REQUIRED ACTIONS ▸
[A] From the case report below on pineal metastasis, reproduce word for word the passage starting at "This case highlighted" and ending at "to the pineal gland.".
[B] Using the case report below on pineal metastasis, answer each question on its own line:
(i) How old is the patient?
(ii) In which cancer is metastasis to the pineal gland most often found?
(iii) What diameter did the brain MRI show for the solid tumor?

-- EXCERPT PROVIDED follows --

Abstract
Pineal metastasis is uncommon and most metastatic pineal lesions are asymptomatic. To our knowledge the herein reported case is the first in which the pineal gland was confirmed as the metastatic site of a bladder carcinoma.
The patient reported in this case is a 59-year-old man who suffered from headache and delirium for 4 days after surgical treatment for removal of a bladder carcinoma 1 year ago. Magnetic resonance imaging (MRI) revealed a solid tumor involving the pineal gland with significant enhancement.
The patient underwent surgical treatment for removal of the neoplastic lesion in the pineal gland. Histopathological examination confirmed invasion of the pineal gland by metastatic urothelial carcinoma.
This case highlighted that the presence of pineal lesions in patient with known malignancy should raise suspicion of metastatic involvement.
INTRODUCTION
The pineal region is a site of predilection for primary tumors of the pineal region and germ cell tumors. Pineal region metastases are very rare, occurring in 0.4% to 3.8% of patients with solid tumors as seen on autopsy reports and in 5% of patients referred to surgical management of pineal tumors.1,2
Metastasis to the pineal gland is most frequently found in lung cancer.2–4 Previous cases also reported pineal region metastases caused by other tumors such as esophagus, pancreas, kidney, stomach, colon, melanoma, and myeloma.1,5–7 Here we present, to the best of our knowledge, the first case of a bladder carcinoma metastatic to the pineal gland.
CASE REPORT
The patient reported in this case is a 59-year-old man who suffered from headache and delirium for 4 days after surgical treatment for removal of a bladder carcinoma 1 year ago. This study was approved by Ethic Committee of Binzhou Medical University and the patient provided the written informed consent to participate in this study. This consent procedure was approved by Ethics Committee of Binzhou Medical University. Brain magnetic resonance imaging (MRI) of the patient revealed a solid tumor of 2.5 cm diameter, involving the pineal gland and abutting in the third cerebral ventricle, resulting in enlargement of the 2 lateral ones. T1-weighted axial (Figure 1A), T2-weighted axial (Figure 1B), and T2-weighted sagittal (Figure 1C) images revealed the tumor with similar signal intensity to grey matter. Contrast-enhanced T1-weighted axial (Figure 1D) and coronal (Figure 1E) images revealed significant enhancement of the tumor. Biochemical analysis of the cerebrospinal fluid revealed an increase in protein (168 mg/dL; normal: 15–45 mg/dL) level.

-- EXCERPT PROVIDED concluded --
-- RECORD EXCERPTS follows --

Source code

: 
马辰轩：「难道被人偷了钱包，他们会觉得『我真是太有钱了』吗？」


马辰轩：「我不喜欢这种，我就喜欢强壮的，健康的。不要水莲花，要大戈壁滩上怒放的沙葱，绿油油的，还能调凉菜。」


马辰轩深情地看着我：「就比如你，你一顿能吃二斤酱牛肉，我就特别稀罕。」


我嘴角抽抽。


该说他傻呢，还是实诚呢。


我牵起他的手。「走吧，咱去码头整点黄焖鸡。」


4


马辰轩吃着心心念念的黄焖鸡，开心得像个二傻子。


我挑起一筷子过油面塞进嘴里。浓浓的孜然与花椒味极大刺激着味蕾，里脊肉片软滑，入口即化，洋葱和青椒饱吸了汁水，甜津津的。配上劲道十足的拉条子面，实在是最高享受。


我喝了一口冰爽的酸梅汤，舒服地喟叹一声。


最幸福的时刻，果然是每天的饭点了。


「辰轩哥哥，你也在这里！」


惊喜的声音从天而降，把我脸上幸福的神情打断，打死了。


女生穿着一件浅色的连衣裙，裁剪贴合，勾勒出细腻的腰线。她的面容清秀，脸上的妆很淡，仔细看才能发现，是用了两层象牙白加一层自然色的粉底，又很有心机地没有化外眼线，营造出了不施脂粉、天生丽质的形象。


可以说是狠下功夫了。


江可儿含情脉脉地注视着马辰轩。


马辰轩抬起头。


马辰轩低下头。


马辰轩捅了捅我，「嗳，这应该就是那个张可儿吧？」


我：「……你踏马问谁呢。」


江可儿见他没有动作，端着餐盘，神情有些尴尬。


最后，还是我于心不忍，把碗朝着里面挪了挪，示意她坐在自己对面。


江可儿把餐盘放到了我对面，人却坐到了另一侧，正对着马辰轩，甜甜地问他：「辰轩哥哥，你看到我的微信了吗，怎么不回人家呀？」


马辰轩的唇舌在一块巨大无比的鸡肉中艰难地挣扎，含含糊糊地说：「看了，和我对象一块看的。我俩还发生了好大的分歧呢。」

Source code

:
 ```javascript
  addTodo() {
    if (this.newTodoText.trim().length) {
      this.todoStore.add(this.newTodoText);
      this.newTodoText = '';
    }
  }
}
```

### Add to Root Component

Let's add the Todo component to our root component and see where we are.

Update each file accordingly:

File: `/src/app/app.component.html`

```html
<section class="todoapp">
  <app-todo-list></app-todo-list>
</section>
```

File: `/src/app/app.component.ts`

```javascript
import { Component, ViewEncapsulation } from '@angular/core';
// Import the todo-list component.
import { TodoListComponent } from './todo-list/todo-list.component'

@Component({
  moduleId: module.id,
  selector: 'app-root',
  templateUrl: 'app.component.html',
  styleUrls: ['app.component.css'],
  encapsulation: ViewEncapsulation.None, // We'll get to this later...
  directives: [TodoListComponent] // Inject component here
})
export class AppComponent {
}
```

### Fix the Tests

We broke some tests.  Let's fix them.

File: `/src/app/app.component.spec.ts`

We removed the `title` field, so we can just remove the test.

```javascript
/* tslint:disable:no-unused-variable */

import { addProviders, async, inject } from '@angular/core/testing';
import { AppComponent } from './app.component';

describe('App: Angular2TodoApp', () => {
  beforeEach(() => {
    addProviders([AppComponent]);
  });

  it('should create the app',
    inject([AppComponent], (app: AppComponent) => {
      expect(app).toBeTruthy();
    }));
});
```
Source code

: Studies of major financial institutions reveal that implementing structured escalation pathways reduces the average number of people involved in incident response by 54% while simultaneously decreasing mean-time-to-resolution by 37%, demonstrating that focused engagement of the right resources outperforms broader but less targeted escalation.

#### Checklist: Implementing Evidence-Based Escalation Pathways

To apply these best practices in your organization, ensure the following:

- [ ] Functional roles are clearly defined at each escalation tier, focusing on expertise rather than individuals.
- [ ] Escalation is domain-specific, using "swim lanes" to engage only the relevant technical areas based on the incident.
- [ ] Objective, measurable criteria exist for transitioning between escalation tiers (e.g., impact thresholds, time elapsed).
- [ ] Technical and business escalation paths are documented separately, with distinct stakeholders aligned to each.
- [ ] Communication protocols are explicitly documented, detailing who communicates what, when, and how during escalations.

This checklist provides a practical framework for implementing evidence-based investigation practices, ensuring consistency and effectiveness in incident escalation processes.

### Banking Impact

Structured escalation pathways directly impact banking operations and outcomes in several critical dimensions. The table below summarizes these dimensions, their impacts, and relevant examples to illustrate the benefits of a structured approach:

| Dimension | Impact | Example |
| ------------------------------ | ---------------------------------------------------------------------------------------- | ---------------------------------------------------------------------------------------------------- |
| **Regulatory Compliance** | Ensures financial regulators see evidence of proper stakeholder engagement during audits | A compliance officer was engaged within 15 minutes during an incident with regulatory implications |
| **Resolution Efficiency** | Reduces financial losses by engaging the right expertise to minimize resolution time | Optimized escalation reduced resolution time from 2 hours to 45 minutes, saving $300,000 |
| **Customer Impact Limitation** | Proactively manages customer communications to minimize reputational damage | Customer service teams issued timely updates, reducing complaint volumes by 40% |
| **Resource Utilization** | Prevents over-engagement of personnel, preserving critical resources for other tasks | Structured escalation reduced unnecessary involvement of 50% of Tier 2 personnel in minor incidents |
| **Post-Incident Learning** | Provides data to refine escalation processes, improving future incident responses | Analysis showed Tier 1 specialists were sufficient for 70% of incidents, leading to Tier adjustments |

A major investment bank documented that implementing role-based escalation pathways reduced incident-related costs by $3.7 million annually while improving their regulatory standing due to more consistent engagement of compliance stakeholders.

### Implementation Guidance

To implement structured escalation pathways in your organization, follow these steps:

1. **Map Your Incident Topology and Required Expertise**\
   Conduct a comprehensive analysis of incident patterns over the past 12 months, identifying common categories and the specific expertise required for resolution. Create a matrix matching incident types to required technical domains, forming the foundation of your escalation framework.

-- RECORD EXCERPTS concluded --

OUTPUTS IN ORDER ▸
[A]
This case highlighted that the presence of pineal lesions in patient with known malignancy should raise suspicion of metastatic involvement.
INTRODUCTION
The pineal region is a site of predilection for primary tumors of the pineal region and germ cell tumors. Pineal region metastases are very rare, occurring in 0.4% to 3.8% of patients with solid tumors as seen on autopsy reports and in 5% of patients referred to surgical management of pineal tumors.1,2
Metastasis to the pineal gland is most frequently found in lung cancer.2–4 Previous cases also reported pineal region metastases caused by other tumors such as esophagus, pancreas, kidney, stomach, colon, melanoma, and myeloma.1,5–7 Here we present, to the best of our knowledge, the first case of a bladder carcinoma metastatic to the pineal gland.

[B]
(i) 59 years old
(ii) Lung cancer
(iii) 2.5 cm